De beroepsgrond slaagt niet. Daartoe overweegt en oordeelt de rechtbank als volgt.
6.2.
Van recht op zorg vanuit de Wlz is op grond van artikel 3.2.1, eerste lid, van de Wlz sprake als eiseres vanwege de psychische stoornis een blijvende behoefte heeft aan:
a. permanent toezicht ter voorkoming van escalatie of ernstig nadeel voor de verzekerde, of
b. 24 uur per dag zorg in de nabijheid, omdat hij zelf niet in staat is om op relevante momenten hulp in te roepen en hij, om ernstig nadeel voor hem zelf te voorkomen,
1°. door fysieke problemen voortdurend begeleiding, verpleging of overname van zelfzorg nodig heeft, of
2°. door zware regieproblemen voortdurend begeleiding of overname van taken nodig heeft.
6.3.
Dammar heeft de dossiergegevens bestudeerd en in haar advies van 31 mei 2021 uiteengezet dat eiseres klachten heeft op het gebied van psychisch functioneren en sociale redzaamheid.

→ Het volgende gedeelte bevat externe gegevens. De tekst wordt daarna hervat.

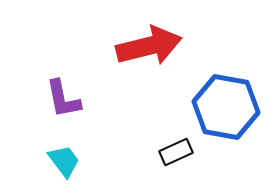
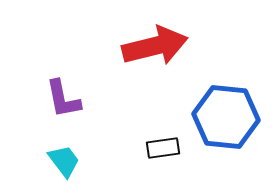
red arrow: moved 6 px right
blue hexagon: moved 10 px down; rotated 4 degrees counterclockwise
black rectangle: moved 13 px left, 4 px up; rotated 16 degrees clockwise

Eiseres wordt poliklinisch behandeld bij een specialistische GGZ-instelling en ontvangt daarnaast ambulante begeleiding en dagbesteding van [bedrijf] . Eiseres wordt dus behandeld en begeleid, waarin er enige vooruitgang lijkt te zijn. Alhoewel verwacht wordt dat eiseres altijd in enige mate afhankelijk zal blijven van derden, is nu niet duidelijk hoe en in welke vorm dit in de toekomst zal zijn. Daarnaast is er nog mogelijkheid om de zorg extra uit te breiden.
6.4.
De rechtbank ziet in wat eiseres heeft aangevoerd geen aanknopingspunt voor het oordeel dat het medisch advies van Dammar onjuist is. Eiseres erkent dat zij nog behandelmogelijkheden heeft. Alhoewel de uitkomst hiervan ongewis is, kan niet op voorhand al geconcludeerd worden dat eiseres desondanks altijd 24 uurs zorg in de nabijheid nodig zal hebben. Dat volgt ook niet uit de informatie van Fivoor van 9 december 2021. Daarin wordt geconcludeerd dat eiseres blijvend een 24 uurs lijntje met begeleiding nodig heeft om in het dagelijks leven te kunnen functioneren. Ter zitting heeft eiseres hierover verklaard dat zij bij [bedrijf] in de vorm van ambulante begeleiding een zogenoemde ‘panic button’ heeft. Eisers kan [bedrijf] 24 uur per dag bellen indien zij hulp nodig heeft. Hieruit volgt dat eiseres in staat is zelf adequaat hulp in te roepen en deze hulp kan afwachten. Niet gesteld of gebleken is dat deze vorm van ondersteuning ontoereikend is. Aan de voorwaarden voor zorg vanuit de Wlz wordt dan niet voldaan.
7. De rechtbank oordeelt dat verweerder zich mocht baseren op het (aanvullend) medisch advies in bezwaar. Op grond daarvan heeft verweerder terecht de aanvraag afgewezen. Het beroep is ongegrond. Voor een proceskostenveroordeling bestaat geen aanleiding.

Beslissing

De rechtbank verklaart het beroep ongegrond.
Deze uitspraak is gedaan door mr. S.G.M. van Veen, rechter, in aanwezigheid van
mr. H.J.J.M. Kock, griffier. De beslissing is in het openbaar uitgesproken op
24 februari 2022.
De griffier is verhinderdrechter
deze uitspraak te ondertekenen
Afschrift verzonden aan partijen op:

Rechtsmiddel

Tegen deze uitspraak kan binnen zes weken na de dag van verzending daarvan hoger beroep worden ingesteld bij de Centrale Raad van Beroep.